=== Source records ===
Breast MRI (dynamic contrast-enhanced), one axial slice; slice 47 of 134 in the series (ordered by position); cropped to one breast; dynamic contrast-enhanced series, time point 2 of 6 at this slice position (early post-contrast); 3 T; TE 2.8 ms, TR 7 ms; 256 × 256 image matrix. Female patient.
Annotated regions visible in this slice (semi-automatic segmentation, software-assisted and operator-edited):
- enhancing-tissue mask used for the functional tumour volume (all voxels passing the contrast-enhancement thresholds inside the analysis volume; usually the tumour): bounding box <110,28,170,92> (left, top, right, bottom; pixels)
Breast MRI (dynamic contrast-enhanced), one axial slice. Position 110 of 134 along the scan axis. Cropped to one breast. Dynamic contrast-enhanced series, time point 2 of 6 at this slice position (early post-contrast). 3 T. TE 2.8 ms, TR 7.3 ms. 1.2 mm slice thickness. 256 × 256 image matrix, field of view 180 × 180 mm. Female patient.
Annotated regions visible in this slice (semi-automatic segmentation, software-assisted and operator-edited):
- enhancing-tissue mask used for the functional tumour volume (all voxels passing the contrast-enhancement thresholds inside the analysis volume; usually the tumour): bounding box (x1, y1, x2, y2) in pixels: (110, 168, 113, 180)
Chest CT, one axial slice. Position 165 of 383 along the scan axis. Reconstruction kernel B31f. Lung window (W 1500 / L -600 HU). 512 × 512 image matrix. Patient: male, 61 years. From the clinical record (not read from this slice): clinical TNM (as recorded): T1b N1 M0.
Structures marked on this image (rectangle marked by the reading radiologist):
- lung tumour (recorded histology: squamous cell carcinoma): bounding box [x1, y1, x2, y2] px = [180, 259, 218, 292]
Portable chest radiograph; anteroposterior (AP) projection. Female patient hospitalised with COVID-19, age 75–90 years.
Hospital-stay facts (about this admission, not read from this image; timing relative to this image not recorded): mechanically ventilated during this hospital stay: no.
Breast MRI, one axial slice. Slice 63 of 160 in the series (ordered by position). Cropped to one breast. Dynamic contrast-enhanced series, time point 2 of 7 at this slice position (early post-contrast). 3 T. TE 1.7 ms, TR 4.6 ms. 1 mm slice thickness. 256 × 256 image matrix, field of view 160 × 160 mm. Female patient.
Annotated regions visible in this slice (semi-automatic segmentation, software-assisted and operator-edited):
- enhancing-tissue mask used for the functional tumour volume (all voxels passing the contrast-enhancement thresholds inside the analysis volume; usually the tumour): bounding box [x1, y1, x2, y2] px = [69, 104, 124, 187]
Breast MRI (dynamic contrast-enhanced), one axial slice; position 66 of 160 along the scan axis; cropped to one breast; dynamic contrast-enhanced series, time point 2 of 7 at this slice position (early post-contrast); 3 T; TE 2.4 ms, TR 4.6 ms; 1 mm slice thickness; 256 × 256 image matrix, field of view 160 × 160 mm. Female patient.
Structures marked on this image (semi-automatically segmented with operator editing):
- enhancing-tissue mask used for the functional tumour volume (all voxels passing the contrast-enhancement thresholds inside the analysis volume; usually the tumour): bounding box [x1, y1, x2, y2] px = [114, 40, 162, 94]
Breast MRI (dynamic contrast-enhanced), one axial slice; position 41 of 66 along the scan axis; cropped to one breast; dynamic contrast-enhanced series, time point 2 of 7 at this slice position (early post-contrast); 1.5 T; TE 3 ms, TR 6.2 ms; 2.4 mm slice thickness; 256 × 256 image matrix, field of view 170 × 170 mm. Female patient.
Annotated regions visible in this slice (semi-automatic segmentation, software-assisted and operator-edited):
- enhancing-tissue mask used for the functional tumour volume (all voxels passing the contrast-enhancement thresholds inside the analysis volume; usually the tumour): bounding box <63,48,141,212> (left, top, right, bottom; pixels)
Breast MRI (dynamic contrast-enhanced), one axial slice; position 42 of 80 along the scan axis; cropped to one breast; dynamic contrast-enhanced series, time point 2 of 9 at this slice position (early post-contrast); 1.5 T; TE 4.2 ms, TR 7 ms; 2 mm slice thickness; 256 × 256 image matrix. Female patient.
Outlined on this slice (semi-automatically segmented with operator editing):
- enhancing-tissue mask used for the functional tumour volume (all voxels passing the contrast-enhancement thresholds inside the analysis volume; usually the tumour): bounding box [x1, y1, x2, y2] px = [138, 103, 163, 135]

=== Activity ===
What is wanted is the full set of entries above, reproduced exactly.

=== Task solution ===
Breast MRI (dynamic contrast-enhanced), one axial slice; slice 47 of 134 in the series (ordered by position); cropped to one breast; dynamic contrast-enhanced series, time point 2 of 6 at this slice position (early post-contrast); 3 T; TE 2.8 ms, TR 7 ms; 256 × 256 image matrix. Female patient.
Annotated regions visible in this slice (semi-automatic segmentation, software-assisted and operator-edited):
- enhancing-tissue mask used for the functional tumour volume (all voxels passing the contrast-enhancement thresholds inside the analysis volume; usually the tumour): bounding box <110,28,170,92> (left, top, right, bottom; pixels)
Breast MRI (dynamic contrast-enhanced), one axial slice. Position 110 of 134 along the scan axis. Cropped to one breast. Dynamic contrast-enhanced series, time point 2 of 6 at this slice position (early post-contrast). 3 T. TE 2.8 ms, TR 7.3 ms. 1.2 mm slice thickness. 256 × 256 image matrix, field of view 180 × 180 mm. Female patient.
Annotated regions visible in this slice (semi-automatic segmentation, software-assisted and operator-edited):
- enhancing-tissue mask used for the functional tumour volume (all voxels passing the contrast-enhancement thresholds inside the analysis volume; usually the tumour): bounding box (x1, y1, x2, y2) in pixels: (110, 168, 113, 180)
Chest CT, one axial slice. Position 165 of 383 along the scan axis. Reconstruction kernel B31f. Lung window (W 1500 / L -600 HU). 512 × 512 image matrix. Patient: male, 61 years. From the clinical record (not read from this slice): clinical TNM (as recorded): T1b N1 M0.
Structures marked on this image (rectangle marked by the reading radiologist):
- lung tumour (recorded histology: squamous cell carcinoma): bounding box [x1, y1, x2, y2] px = [180, 259, 218, 292]
Portable chest radiograph; anteroposterior (AP) projection. Female patient hospitalised with COVID-19, age 75–90 years.
Hospital-stay facts (about this admission, not read from this image; timing relative to this image not recorded): mechanically ventilated during this hospital stay: no.
Breast MRI, one axial slice. Slice 63 of 160 in the series (ordered by position). Cropped to one breast. Dynamic contrast-enhanced series, time point 2 of 7 at this slice position (early post-contrast). 3 T. TE 1.7 ms, TR 4.6 ms. 1 mm slice thickness. 256 × 256 image matrix, field of view 160 × 160 mm. Female patient.
Annotated regions visible in this slice (semi-automatic segmentation, software-assisted and operator-edited):
- enhancing-tissue mask used for the functional tumour volume (all voxels passing the contrast-enhancement thresholds inside the analysis volume; usually the tumour): bounding box [x1, y1, x2, y2] px = [69, 104, 124, 187]
Breast MRI (dynamic contrast-enhanced), one axial slice; position 66 of 160 along the scan axis; cropped to one breast; dynamic contrast-enhanced series, time point 2 of 7 at this slice position (early post-contrast); 3 T; TE 2.4 ms, TR 4.6 ms; 1 mm slice thickness; 256 × 256 image matrix, field of view 160 × 160 mm. Female patient.
Structures marked on this image (semi-automatically segmented with operator editing):
- enhancing-tissue mask used for the functional tumour volume (all voxels passing the contrast-enhancement thresholds inside the analysis volume; usually the tumour): bounding box [x1, y1, x2, y2] px = [114, 40, 162, 94]
Breast MRI (dynamic contrast-enhanced), one axial slice; position 41 of 66 along the scan axis; cropped to one breast; dynamic contrast-enhanced series, time point 2 of 7 at this slice position (early post-contrast); 1.5 T; TE 3 ms, TR 6.2 ms; 2.4 mm slice thickness; 256 × 256 image matrix, field of view 170 × 170 mm. Female patient.
Annotated regions visible in this slice (semi-automatic segmentation, software-assisted and operator-edited):
- enhancing-tissue mask used for the functional tumour volume (all voxels passing the contrast-enhancement thresholds inside the analysis volume; usually the tumour): bounding box <63,48,141,212> (left, top, right, bottom; pixels)
Breast MRI (dynamic contrast-enhanced), one axial slice; position 42 of 80 along the scan axis; cropped to one breast; dynamic contrast-enhanced series, time point 2 of 9 at this slice position (early post-contrast); 1.5 T; TE 4.2 ms, TR 7 ms; 2 mm slice thickness; 256 × 256 image matrix. Female patient.
Outlined on this slice (semi-automatically segmented with operator editing):
- enhancing-tissue mask used for the functional tumour volume (all voxels passing the contrast-enhancement thresholds inside the analysis volume; usually the tumour): bounding box [x1, y1, x2, y2] px = [138, 103, 163, 135]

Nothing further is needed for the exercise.